Huddled over wooden picnic tables are the handful of backpackers making the same journey. What a relief it is to see them. The yellow sticker on their shirt tells us they took an alternative route to get here, the 15 hour ferry to bus passage from the island Koh Samui on Thailand’s east coast. Mike’s a firefighter from San Francisco whose traveling companions ditched him for Australians they shacked up with two days ago at the Full Moon Party on Koh Phangan. We too are still recovering from the 24-hour beach rave. There are also the brothers from Philly doing the typical SE Asia circuit, a young English couple accompanied by their parents, two young men celebrating their discharge from mandatory duty in the Israeli Army and then there is us, the American chicks from New York City on a two week holiday escaping the realities of our daily life.
As we swap travel stories it becomes apparent that no one knows what exactly we are waiting for. One boat a day leaves Ao Nang for the isolated beaches in Railay and that boat only leaves when its full, no exceptions. After a 30 minute wait, a petite Thai man gives a wave in our direction and points to the vast ocean where the waves crash heavily against the sand.

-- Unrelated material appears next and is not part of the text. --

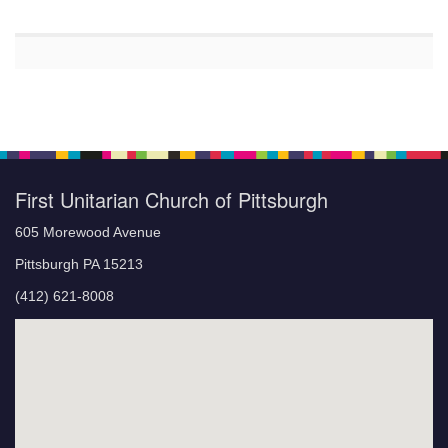
First Unitarian Church of Pittsburgh
605 Morewood Avenue
Pittsburgh PA 15213
(412) 621-8008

Although Railay is part of the mainland, there’s only one way on and off Railay Beach – long tail. This is due to the large limestone formations that prohibit roads being built. Wooden beams create a canoe-shaped boat with a small engine typically recycled from old car parts and a thin canopy protects from harsh weather – perfect for traveling on a day like ours. The red, blue, and yellow rags, once vibrant and new are hung over the mast, now faded by sea salt and sun, to distinguish each driver’s long tail from another.
The twelve of us tie on our backpacks and haul through the thin sand toward the unwieldy ocean. There is no dock. “See that boat out there? That’s where we’re headed.” The Israeli tells us as we stare unbelievingly at the long tail anchored about 30 feet from the sand. Our driver wades out into the ocean as waves bully him around while he attempts to board his boat. He’s fought this battle many times. We shrug our shoulders, lift our packs over our heads, now feeling the weight of that extra pair of socks, and battle our way out to the boat. We’re all a team now. No man left behind, keeping close, hands pulling each other up and over the rungs onto the boat as pellets of rain drill into our heads like a showerhead on steroids. Close to our chests and high above our heads are the treasured souvenirs that can only be found in the rural huts of Chang Mai or from a vendor in a back alley off of Khao San Rd in Bangkok.

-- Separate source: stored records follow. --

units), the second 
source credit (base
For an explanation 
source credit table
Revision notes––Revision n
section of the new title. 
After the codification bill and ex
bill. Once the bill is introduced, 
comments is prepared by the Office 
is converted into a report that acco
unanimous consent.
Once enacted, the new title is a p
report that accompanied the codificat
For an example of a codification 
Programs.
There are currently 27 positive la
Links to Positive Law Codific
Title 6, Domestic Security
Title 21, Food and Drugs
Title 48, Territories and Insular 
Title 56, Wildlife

I don’t have a good feeling about this. My stomach starts to cramp and the sweat begins to seep into my sea-sodden peasant dress. The driver revs the engine as he uses the giant metal pole (hence the name long tail) to push us farther out into the black abyss of the Andaman Sea.
I grip my friends arm tightly and there is no doubt she senses the fear. I can’t help but watch the waves smash themselves against the rocks on the mainland like a football player making a winning tackle. There are only five or so life-jackets tucked haphazardly into the crevices of our long tail, the neon orange is faded but I doubt they’ve been worn much. That’s because if this bad boy goes under there is a very small likelihood that any of us will be coming back up. I don’t find the jokes of our survival funny but the others refuse to let the wildly Andaman get the best of them.

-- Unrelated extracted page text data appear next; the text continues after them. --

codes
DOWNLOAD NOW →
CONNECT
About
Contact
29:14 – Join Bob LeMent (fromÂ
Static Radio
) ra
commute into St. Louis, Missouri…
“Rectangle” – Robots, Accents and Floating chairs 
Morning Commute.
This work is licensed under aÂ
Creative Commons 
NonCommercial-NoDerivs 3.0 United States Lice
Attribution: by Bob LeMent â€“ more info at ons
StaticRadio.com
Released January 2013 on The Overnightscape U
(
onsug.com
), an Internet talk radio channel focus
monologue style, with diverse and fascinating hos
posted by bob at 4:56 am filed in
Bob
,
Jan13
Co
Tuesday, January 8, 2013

Luckily the journey is quick, only about 15 minutes to Phra Nang Bay and we pass the time listening to the drum of the engine and whispers from the English couple seated up front as they argue over whether they should have just waited out the storm. I gain hope as we near the island and spot lights ashore, a recent privilege to the villagers who only received power a few years ago.
I’m already wet so as the boat rocks its way closer to the shore I jump over, throw my luggage back over my head and fight the waves to the shore. We’ve made it. We will run into others over the next few days while sitting under thatched roof huts on the beach sipping Chang and laughing about that time we nearly died getting here.